La sangre se me heló. Él. Él dijo eso. Sobre mí.
«Oh, Damián, cariño», ronroneó Beryl. «Siempre entiendes mi visión. Es tan absolutamente corriente. Su sufrimiento es verdaderamente un regalo para el gran arte».
Se me cortó la respiración. Él había arreglado esto. Me había drogado. Me había desnudado y exhibido. Mi esposo. Mi Damián.
«Es un escalón, Beryl. Nada más», dijo Damián, su voz dura. «Una necesidad desafortunada para el comienzo de mi carrera. Pero tú... tú eres mi igual. Mi verdadera compañera. Su insipidez, su simpleza, todo es solo un telón de fondo para tu brillantez».
Un dolor agudo, como un cuchillo retorciéndose en mis entrañas, me hizo jadear. Me llamó insípida. Simple. Un escalón. Mis manos se cerraron en puños, mis uñas clavándose en mis palmas.
«¿Vas a divorciarte de ella, entonces?», preguntó Beryl, con un toque de impaciencia en su voz.
Damián suspiró dramáticamente. «Eventualmente. Pero todavía no. Todavía tiene sus usos. Además, le debo algo por todos estos años. Llámalo... compensación. Pero que sepas esto, Beryl. Mi corazón, mi futuro... todo es tuyo. Ella ya no significa nada para mí».
Mi mundo se derrumbó. No fue solo una traición. Fue una aniquilación. Cada palabra amorosa, cada caricia tierna, cada sueño compartido... todo era una mentira. Su amor no era barato. Era inexistente. Lo había sido todo el tiempo. Nunca me había amado. Me había usado.
Una resolución fría y clara se instaló en mi corazón. Las lágrimas se detuvieron. El dolor seguía ahí, un dolor sordo, pero ya no era consumidor. Era un catalizador. Recuperaría mi amor. Cada pizca de él. No era suyo para desecharlo.
Saqué mi teléfono, mis dedos firmes ahora. Reservé el primer vuelo fuera de la Ciudad de México. San Miguel de Allende. Un nuevo comienzo. Luego, abrí una nota en blanco. Adiós, Damián. Adiós a la mujer que fui. Adiós al amor que pensé que teníamos.
Mi mano encontró el informe del neurólogo en mi bolso. El que detallaba mis recuerdos que se desvanecían. Dos semanas. Ya no era una tragedia. Una bendición. Una oportunidad para borrarlo de mi mente, así como él me había borrado de su corazón. Rompí el papel en pedazos diminutos, dejándolos caer como nieve a mis pies. Un entierro simbólico de mi pasado.
Justo en ese momento, Damián salió de las sombras, abotonándose la camisa.

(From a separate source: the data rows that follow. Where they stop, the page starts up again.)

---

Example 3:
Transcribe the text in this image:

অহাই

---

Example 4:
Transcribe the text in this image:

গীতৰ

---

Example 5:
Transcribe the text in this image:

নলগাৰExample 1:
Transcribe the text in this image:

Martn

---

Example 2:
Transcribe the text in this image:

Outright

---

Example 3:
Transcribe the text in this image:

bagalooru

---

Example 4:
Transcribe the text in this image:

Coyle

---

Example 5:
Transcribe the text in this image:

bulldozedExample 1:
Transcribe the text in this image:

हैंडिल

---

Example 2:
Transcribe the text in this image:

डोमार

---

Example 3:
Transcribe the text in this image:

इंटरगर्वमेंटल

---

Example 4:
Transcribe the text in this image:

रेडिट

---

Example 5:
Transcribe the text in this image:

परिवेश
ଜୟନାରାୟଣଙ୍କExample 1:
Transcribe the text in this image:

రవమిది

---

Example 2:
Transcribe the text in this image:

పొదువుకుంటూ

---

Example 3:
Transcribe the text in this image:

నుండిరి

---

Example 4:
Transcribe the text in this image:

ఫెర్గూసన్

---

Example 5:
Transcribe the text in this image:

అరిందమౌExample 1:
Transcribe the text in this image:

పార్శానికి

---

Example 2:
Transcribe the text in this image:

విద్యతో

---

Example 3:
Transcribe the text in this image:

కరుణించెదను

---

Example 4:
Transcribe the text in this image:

Me vio, todavía en el pedestal, ahora completamente despierta. Entrecerró los ojos. «¿Adelia? ¿Qué haces aquí?». Hizo una pausa, notando mi comportamiento sereno, la falta de lágrimas. «¿Y por qué estás vestida así?».
Antes de que pudiera responder, la voz de Beryl, aguda y exigente, cortó el aire. «¡Damián! ¡Vuelve aquí, cariño! ¡Tenemos mucho que celebrar!».

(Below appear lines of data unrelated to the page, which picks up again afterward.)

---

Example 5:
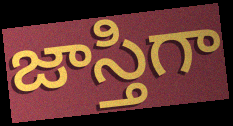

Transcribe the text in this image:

జాస్తిగా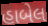
હાબેલ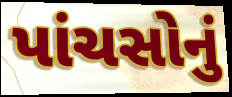
પાંચસોનું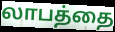
லாபத்தை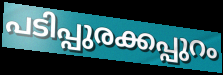
പടിപ്പുരക്കപ്പുറം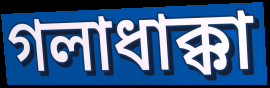
গলাধাক্কাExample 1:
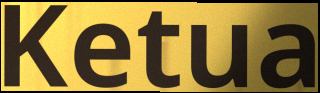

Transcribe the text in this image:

Ketua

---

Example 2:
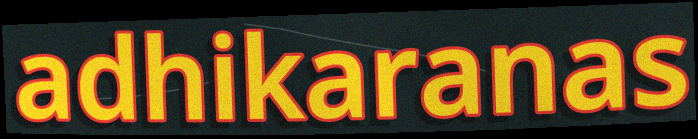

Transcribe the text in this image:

adhikaranas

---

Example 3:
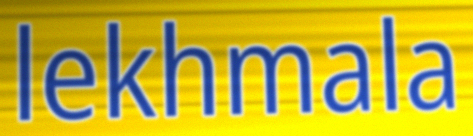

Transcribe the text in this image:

lekhmala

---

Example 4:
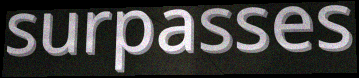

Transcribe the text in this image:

surpasses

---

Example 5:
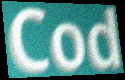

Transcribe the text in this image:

Cod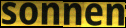
sonnen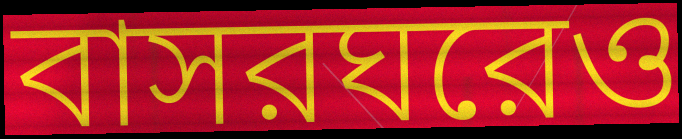
বাসরঘরেও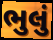
ભુલુંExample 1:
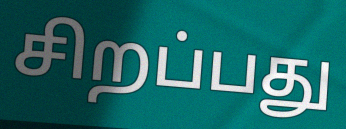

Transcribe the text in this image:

சிறப்பது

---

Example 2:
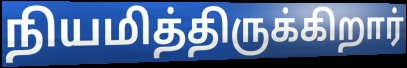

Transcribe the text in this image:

நியமித்திருக்கிறார்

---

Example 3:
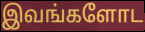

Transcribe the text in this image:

இவங்களோட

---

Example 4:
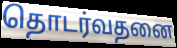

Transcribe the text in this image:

தொடர்வதனை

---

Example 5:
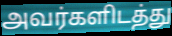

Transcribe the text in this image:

Me miró, un destello de algo ilegible en sus ojos, luego de vuelta a Beryl. No dudó. Se dio la vuelta y se fue, sin mirar atrás. Sus pasos resonaron, desvaneciéndose en la distancia. Era de ella. Completamente.
Lo vi irse, los últimos vestigios de esperanza parpadeando como velas en una tormenta. Se había ido. El hombre que amaba estaba muerto. Todo lo que quedaba era un extraño, un monstruo cruel y calculador. Mi corazón, una vez un frágil cristal, era ahora un bloque de hielo.